Já para não falar na exclusão de poetas (até tendo em conta a inclusão de outros) como, António Feijó, José Blanc de Portugal, Guilherme de Faria, Saúl Dias, António Salvado, Edgar Carneiro, Ernesto Sampaio, António Barahona, Vergílio Alberto Vieira, José Sebag, Manuel da Silva Ramos, Nuno de Figueiredo ou Carlos Bessa, isto só para citar nomes (poderia ainda referir mais alguns) que encarnam o número do azar (13) e que poderiam perfeitamente ter sido incluídos.

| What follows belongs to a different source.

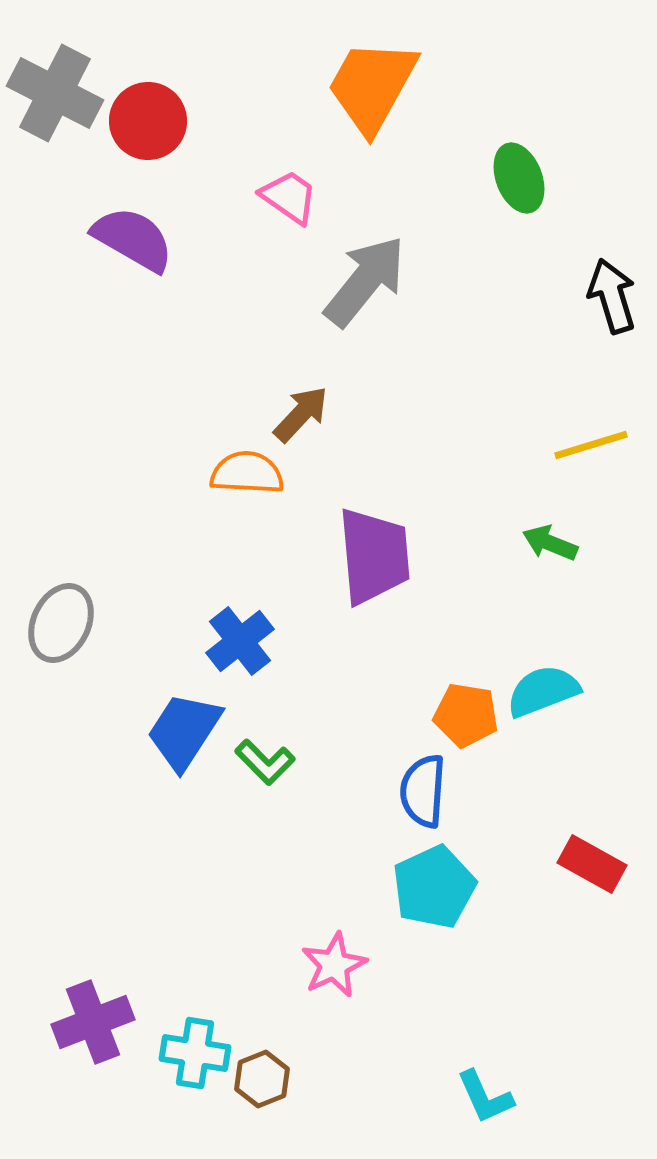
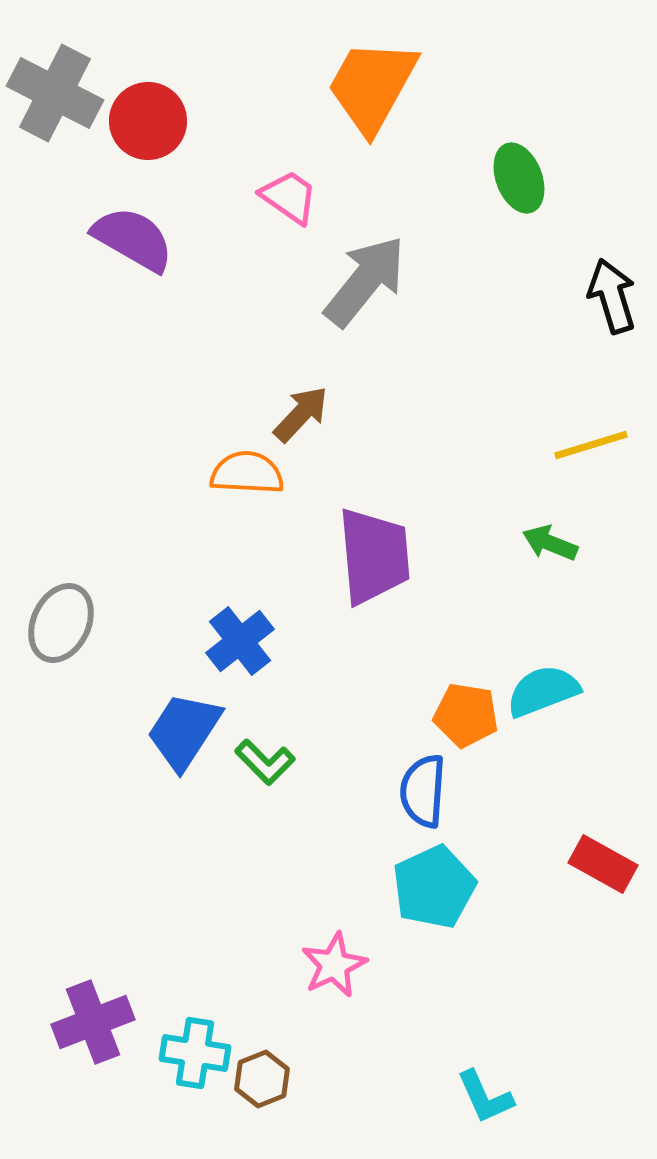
red rectangle: moved 11 px right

Concluindo (apesar de ser sempre mais cómodo, estar no exterior, do que no centro, de uma tarefa como esta), estamos perante uma antologia em que aos organizadores terá que ser atribuído o mérito de terem conseguido juntar mais de dois mil poemas (ou fragmentos deles) de 267 poetas, num arco temporal de oito séculos, mas que até devido a tal facto, deveriam em determinadas situações, por um lado, ter sido mais exigentes consigo próprio e por outro, não acharem que este jardim (pequeno jardim) da poesia portuguesa, aceita ou aceitará qualquer planta, só porque é regada em abundância (aliás, "água de mais mata a planta").
P.S. - Se a antologia terminou com Pedro Mexia que nasceu em 1972 e que publicou pela primeira vez em 1999 - ficamos sem ter a certeza, se não ter terminado com um poeta nascido em 1974, o mais lógico (uma vez que seria terminar um ciclo temporal numa data importante, não só da sociedade, mas também, da literatura portuguesa) ou publicado pela primeira vez em 2000, se deveu ao facto de ter sido assumido o objectivo de não incluir Manuel de Freitas?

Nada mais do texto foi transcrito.